Segment Open
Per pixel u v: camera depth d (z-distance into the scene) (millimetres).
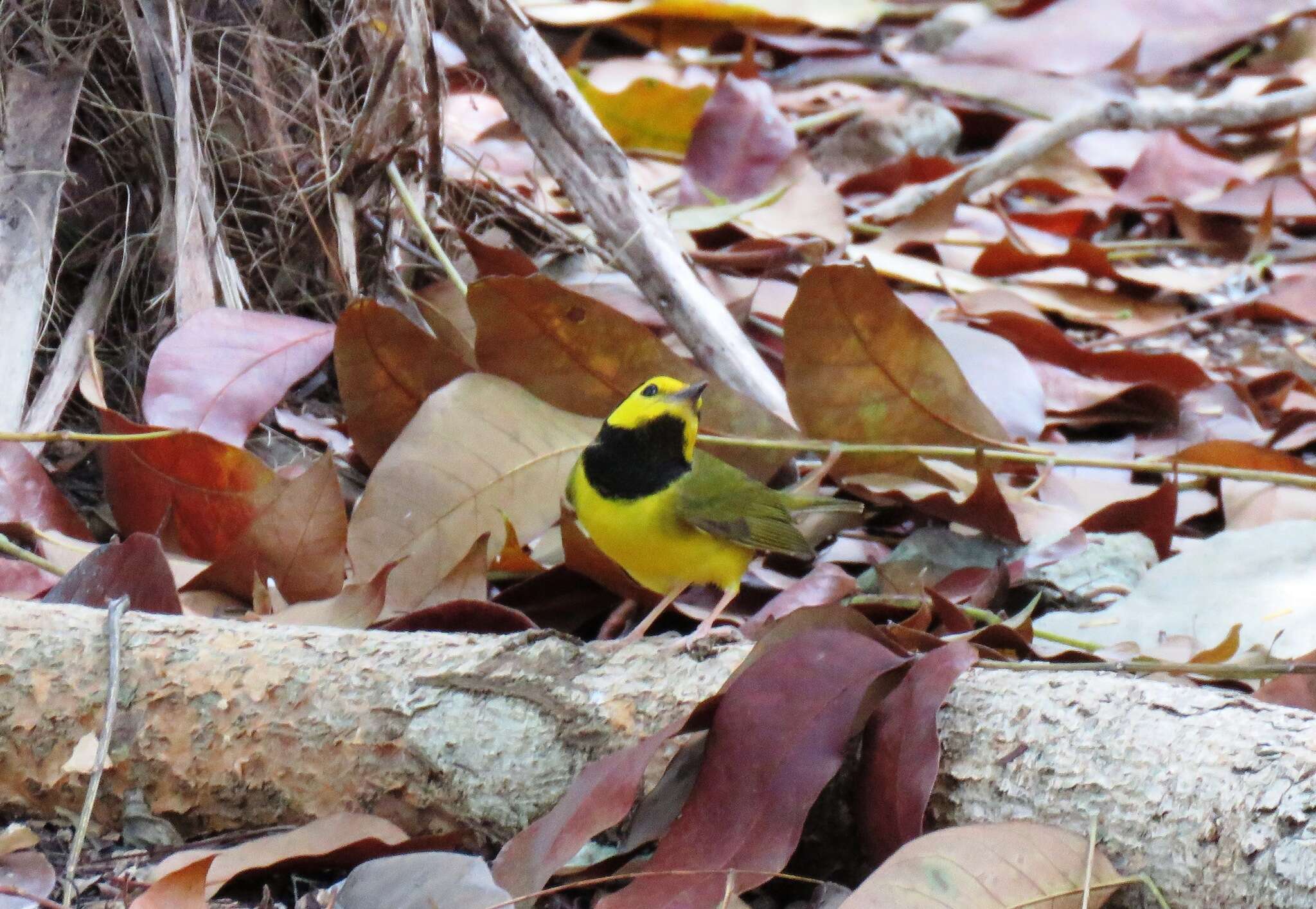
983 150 19797
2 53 10109
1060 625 8859
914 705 6105
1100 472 11578
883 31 21875
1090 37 20719
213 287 9930
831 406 9953
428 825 6824
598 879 5977
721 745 6074
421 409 8914
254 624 7133
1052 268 15320
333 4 10578
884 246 14891
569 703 6738
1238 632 7910
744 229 14414
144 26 9945
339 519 8164
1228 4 21438
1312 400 12555
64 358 9906
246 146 10492
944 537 10031
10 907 6141
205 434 8484
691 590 9406
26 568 8312
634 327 9289
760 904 6527
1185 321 14828
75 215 10477
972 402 9977
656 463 8180
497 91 10734
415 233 11766
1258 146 19344
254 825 6930
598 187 10680
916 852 5559
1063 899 5566
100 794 6875
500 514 8844
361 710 6773
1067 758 6047
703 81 18594
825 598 8922
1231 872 5531
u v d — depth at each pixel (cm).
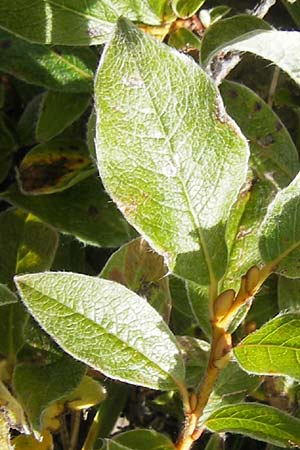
Segment Closed
**How to complete this task**
Write out exactly the lines that run from the one containing "884 246 14891" to the last line of the entries above, both ends kept, pictures left out.

**Written answer**
884 246 14891
569 703 6738
1238 632 7910
744 229 14414
144 26 9945
339 519 8164
1228 4 21438
1312 400 12555
64 358 9906
246 146 10492
944 537 10031
10 907 6141
205 434 8484
691 590 9406
26 568 8312
634 327 9289
760 904 6527
1185 321 14828
75 215 10477
972 402 9977
656 463 8180
497 91 10734
415 233 11766
1258 146 19344
254 825 6930
598 187 10680
916 852 5559
1063 899 5566
100 794 6875
500 514 8844
361 710 6773
1067 758 6047
703 81 18594
825 598 8922
1231 872 5531
u v d — depth at each pixel (cm).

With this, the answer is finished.